• Task brief:
Spot each line in the records below where the word "kako" occurs, then copy it.

• Dataset excerpts:
-- Opening Marker --

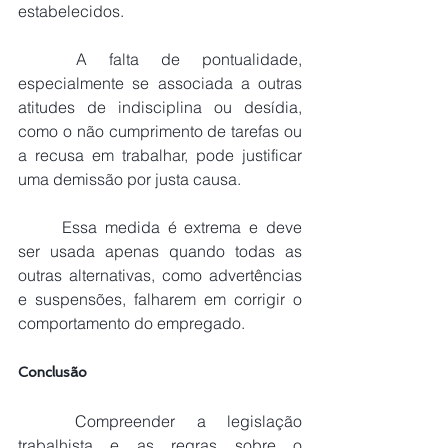
estabelecidos.
	A falta de pontualidade, 
especialmente se associada a outras 
atitudes de indisciplina ou desídia, 
como o não cumprimento de tarefas ou 
a recusa em trabalhar, pode justificar 
uma demissão por justa causa.
	Essa medida é extrema e deve 
ser usada apenas quando todas as 
outras alternativas, como advertências 
e suspensões, falharem em corrigir o 
comportamento do empregado.
Conclusão
	Compreender a legislação 
trabalhista e as regras sobre o 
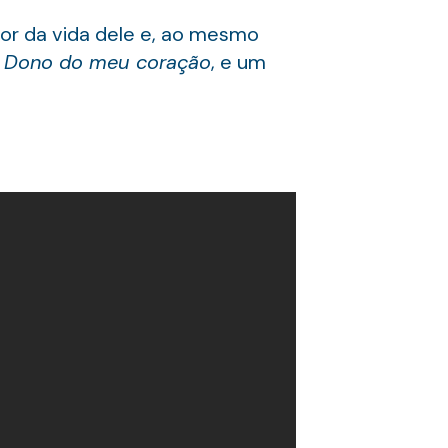
or da vida dele e, ao mesmo
o
Dono do meu coração
, e um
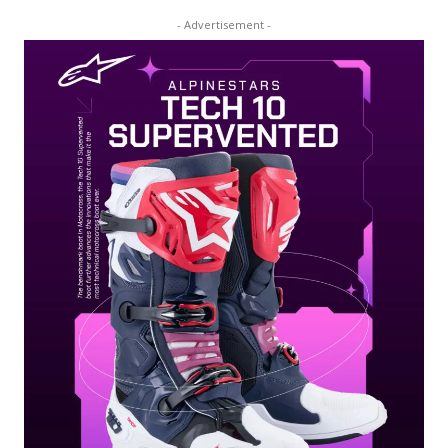
- Advertisement -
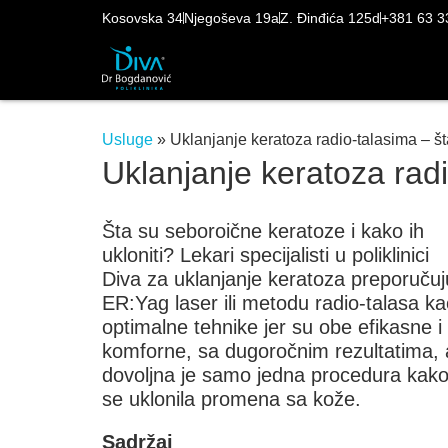
Kosovska 34
Njegoševa 19a
Z. Đinđića 125d
+381 63 3
Usluge
»
Uklanjanje keratoza radio-talasima – šta
Uklanjanje keratoza radio
Šta su seboroične keratoze i kako ih
ukloniti? Lekari specijalisti u poliklinici
Diva za uklanjanje keratoza preporučuj
ER:Yag laser ili metodu radio-talasa k
optimalne tehnike jer su obe efikasne i
komforne, sa dugoročnim rezultatima, 
dovoljna je samo jedna procedura kako
se uklonila promena sa kože.
Sadržaj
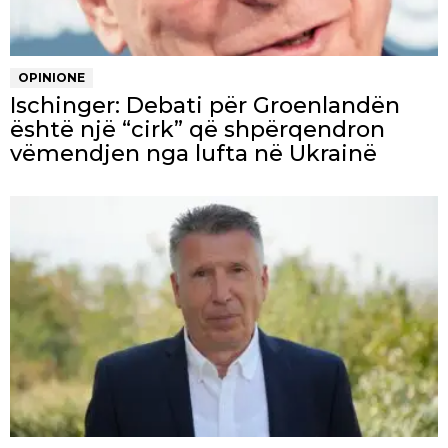
OPINIONE
Ischinger: Debati për Groenlandën
është një “cirk” që shpërqendron
vëmendjen nga lufta në Ukrainë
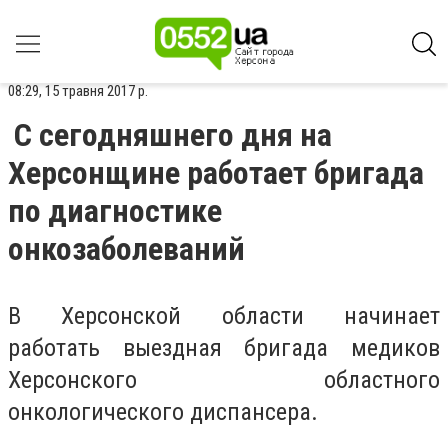
08:29, 15 травня 2017 р.
С сегодняшнего дня на
Херсонщине работает бригада
по диагностике
онкозаболеваний
В Херсонской области начинает
работать выездная бригада медиков
Херсонского областного
онкологического диспансера.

-- Closing Marker --

• Finished exercise:
Šta su seboroične keratoze i kako ih
dovoljna je samo jedna procedura kako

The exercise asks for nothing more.